I have carried my journals, in a large Rubbermaid container, for 30 years, through more than 20 moves across city, county, and state lines. They are all different sizes and shapes. Unlike some people who journal, they weren’t organized by season with clear consecutive dates making each entry.
My process is something like this. I always have a journal with me, but I usually grab whichever one fits my mood, my mode of transportation, and the size of my pocket. My journals contain stories of the events of my days, as well as quotes from sermons I’ve heard, snatches of conversations, poetry, lists, ideas, books I want to read, lyrics. You get the idea. I wrote all these things in whichever journal was handy, by hurriedly opening it to any page, and writing in whatever direction seemed best.
Like so many things we get in the habit of doing, what started as a good way to capture the events of my life turned into a beast of burden that was too precious to pitch and too overwhelming to organize.
I took about half of my journals on my spiritual retreat in February. On my first meeting with my spiritual director there, I told her about them, the anxiety they caused, and my absolutely stuckness on what to do with them now. I told her that part of my plan for my six-day retreat was to start working through them and transcribing those portions that I wanted to keep into something more manageable.
Transcribing.
What I wanted to keep.
30+ years of it.
That’s when she suggested I consider this passage from Luke:
10 “…Jesus was teaching in one of the synagogues on the Sabbath, 11 and a woman was there who had been disabled by a spirit for eighteen years. She was bent over and could not straighten herself up completely. 12 When Jesus saw her, he called her to him and said, “Woman, you are freed from your infirmity.” 13 Then he placed his hands on her, and immediately she straightened up and praised God.”
–Luke 13:10-13 (New English Translation)
After telling this story from Luke, she asked me: “Is it possible that you could just … let them all go? Do you think you might be like the woman in this story from Luke…weighed down by all the things you’ve been carrying? What would happen if you just…let them go?”
I was horrified. ‘Of course I can’t just let them go,’ I thought. ‘If I could do that, I would have done that by now!’
But that night as I sat by the fireplace in this quiet place, I reflected on the image of the woman bent-over for eighteen years, and gradually I began to see the wisdom of her suggestion.

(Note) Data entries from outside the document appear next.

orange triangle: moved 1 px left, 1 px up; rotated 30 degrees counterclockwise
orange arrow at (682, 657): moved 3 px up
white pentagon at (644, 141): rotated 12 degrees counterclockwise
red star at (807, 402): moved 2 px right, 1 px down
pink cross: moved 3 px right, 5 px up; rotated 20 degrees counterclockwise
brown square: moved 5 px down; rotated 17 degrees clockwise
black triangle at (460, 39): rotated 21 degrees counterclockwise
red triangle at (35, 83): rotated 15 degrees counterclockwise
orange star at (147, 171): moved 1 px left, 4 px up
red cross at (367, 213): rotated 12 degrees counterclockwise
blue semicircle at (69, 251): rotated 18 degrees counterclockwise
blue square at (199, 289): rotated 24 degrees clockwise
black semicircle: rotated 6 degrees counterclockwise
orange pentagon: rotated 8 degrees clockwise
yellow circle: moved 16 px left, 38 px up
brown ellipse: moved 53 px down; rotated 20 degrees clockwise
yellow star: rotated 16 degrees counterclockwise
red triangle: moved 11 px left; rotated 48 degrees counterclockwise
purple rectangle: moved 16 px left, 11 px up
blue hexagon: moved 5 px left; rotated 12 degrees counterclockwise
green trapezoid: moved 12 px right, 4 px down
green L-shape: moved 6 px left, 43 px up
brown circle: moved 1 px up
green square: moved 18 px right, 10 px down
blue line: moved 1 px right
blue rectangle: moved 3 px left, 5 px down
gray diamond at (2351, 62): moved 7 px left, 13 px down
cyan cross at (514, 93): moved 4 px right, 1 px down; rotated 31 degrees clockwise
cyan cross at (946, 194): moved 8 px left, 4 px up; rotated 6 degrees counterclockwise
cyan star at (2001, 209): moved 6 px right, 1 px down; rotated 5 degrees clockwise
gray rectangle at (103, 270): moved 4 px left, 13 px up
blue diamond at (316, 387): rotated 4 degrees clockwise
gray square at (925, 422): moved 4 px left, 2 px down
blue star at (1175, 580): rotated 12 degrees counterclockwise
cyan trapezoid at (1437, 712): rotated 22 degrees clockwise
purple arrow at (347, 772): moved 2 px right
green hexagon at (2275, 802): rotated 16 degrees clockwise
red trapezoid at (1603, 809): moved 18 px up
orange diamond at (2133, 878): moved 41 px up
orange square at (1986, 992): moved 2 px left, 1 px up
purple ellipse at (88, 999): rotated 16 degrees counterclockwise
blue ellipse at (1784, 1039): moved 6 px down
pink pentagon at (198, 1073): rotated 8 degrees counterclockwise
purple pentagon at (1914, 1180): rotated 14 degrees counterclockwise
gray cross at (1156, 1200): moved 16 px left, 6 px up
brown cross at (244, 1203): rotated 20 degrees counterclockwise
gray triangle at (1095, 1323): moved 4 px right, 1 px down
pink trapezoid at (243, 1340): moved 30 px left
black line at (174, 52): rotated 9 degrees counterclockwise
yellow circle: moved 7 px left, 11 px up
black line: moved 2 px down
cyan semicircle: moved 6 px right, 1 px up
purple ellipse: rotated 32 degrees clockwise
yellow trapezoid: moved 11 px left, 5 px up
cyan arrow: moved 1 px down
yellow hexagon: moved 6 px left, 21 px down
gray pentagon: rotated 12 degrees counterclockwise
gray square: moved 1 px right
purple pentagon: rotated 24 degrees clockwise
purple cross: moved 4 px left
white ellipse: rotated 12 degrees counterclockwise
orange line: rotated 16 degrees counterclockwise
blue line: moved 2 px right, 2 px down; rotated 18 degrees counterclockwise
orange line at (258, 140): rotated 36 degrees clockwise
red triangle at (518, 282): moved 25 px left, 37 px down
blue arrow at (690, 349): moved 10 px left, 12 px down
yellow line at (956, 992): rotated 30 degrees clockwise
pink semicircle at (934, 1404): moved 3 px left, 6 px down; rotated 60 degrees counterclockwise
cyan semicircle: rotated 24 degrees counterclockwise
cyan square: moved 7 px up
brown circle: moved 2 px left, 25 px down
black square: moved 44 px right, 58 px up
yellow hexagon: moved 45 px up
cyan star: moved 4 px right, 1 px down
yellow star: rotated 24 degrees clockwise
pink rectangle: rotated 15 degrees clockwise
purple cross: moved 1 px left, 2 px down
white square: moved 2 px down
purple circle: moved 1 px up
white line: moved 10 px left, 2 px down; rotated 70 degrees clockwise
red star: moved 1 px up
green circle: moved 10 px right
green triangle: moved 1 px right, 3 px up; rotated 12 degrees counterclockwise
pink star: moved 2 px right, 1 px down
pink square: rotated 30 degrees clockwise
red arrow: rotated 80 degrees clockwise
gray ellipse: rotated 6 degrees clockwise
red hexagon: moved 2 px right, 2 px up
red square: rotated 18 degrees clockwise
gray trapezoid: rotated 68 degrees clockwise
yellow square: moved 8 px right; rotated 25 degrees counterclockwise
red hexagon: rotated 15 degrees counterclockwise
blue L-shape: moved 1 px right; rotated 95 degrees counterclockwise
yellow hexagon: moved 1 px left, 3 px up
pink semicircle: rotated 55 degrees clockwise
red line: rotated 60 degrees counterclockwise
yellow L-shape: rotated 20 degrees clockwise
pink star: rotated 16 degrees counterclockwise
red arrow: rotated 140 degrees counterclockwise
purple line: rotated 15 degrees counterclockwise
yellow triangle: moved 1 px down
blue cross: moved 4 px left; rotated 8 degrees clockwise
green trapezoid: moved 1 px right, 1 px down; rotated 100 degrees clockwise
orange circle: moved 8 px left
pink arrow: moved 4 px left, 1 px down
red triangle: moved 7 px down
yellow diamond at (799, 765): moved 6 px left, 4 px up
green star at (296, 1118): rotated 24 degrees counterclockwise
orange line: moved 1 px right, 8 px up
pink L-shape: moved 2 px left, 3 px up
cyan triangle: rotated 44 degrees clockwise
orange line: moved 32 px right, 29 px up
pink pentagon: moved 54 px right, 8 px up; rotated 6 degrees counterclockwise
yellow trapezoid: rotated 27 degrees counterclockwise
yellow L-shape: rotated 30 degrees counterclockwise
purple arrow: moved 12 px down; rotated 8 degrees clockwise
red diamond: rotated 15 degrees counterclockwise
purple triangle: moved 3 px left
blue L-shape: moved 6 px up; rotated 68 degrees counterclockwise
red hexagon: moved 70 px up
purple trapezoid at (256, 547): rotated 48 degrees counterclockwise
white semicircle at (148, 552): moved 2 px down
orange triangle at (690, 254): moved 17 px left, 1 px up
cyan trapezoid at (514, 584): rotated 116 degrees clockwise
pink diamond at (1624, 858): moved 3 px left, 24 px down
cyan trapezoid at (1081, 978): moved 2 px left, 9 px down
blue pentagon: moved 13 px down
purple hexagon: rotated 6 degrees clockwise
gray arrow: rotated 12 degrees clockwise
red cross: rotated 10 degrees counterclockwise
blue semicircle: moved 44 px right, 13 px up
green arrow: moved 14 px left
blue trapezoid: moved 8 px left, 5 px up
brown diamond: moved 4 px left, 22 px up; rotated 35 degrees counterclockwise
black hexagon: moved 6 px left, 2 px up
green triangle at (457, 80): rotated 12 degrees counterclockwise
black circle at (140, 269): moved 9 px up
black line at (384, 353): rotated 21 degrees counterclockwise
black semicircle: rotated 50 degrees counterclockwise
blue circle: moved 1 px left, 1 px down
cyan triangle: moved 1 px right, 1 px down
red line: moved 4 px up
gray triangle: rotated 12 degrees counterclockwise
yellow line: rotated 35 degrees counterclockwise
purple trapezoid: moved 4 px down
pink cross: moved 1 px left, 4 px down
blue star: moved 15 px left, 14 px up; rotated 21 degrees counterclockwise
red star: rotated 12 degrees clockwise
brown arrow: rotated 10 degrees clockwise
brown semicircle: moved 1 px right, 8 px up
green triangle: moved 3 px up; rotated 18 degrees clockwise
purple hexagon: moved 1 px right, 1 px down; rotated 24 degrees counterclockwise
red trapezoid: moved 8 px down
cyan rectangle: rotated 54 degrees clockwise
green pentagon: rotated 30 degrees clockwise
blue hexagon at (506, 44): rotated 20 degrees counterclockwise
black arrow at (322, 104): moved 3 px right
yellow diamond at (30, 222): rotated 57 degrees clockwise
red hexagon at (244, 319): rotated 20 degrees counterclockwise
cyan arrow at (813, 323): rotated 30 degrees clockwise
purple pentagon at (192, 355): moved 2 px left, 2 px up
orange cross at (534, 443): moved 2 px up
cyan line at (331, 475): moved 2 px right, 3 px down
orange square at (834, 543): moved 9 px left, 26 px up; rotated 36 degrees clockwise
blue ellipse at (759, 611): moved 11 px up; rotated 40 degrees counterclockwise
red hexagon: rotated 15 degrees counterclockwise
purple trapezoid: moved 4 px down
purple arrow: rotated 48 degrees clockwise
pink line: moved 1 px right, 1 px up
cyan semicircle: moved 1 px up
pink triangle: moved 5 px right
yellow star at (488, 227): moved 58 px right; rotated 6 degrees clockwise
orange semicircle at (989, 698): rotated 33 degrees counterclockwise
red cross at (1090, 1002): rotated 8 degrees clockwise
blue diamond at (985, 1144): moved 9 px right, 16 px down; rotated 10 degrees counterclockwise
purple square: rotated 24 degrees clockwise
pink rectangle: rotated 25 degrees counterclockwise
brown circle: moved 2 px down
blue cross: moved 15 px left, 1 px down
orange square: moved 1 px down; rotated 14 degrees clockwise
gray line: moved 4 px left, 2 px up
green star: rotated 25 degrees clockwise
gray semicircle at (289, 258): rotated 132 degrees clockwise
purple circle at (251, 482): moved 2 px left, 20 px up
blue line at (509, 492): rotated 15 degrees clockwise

In the end, here’s what happened: I realized that 18 years ago for me coincided with 2001: the year I was an intern, and my father died, unexpectedly, and the twin towers came down. I thought about key events that have taken place in the last 18 years, and I realized there were many things I really could, and wanted to, let go.
Emboldened by this epiphany, I decided to take a look into one of the smallish journals with the idea that maybe it would be filled with terrible things and I’d be able to easily let it go, preferably in a rite involving a firepit and matches. But when I began to read it, what I found surprised me: these words I had been carrying fell into two basic categories: things I had recorded that seemed just, silly, that didn’t need the drama of flames, but were easily torn up and discarded, and words and stories that warmed my very soul because they reminded me either of an event that was holy or happy or because in reading it I realized just how far I had come since it happened.
In the end, I found a process I’m now using to work through my journals and I am slowly transforming them from stacks of heavy pages that weighed me down to something like a quilt in which the pages are the patches of fabric, the words are the threads, and the end result, I hope, will be a sort of art that brings beauty to those who read it, and has the ability to keep me warm.
This Lent, I invite you into a similar process. Maybe the thing you’ve been dragging around isn’t journals, but I’m going to guess that everyone has something they find it difficult to either get rid of or work with. Imagine how much lighter you might feel if you were able to find a new way to look at whatever has been weighing you down, and find a new way to deal with it—a way that turns it from a burden to a blessing.
Imagine if we each found a way to unburden ourselves from things we’ve accumulated that no longer serve us well, and repurpose them into something that makes us feel lighter, freer, and more open to whatever beckons to us now and in the days to come.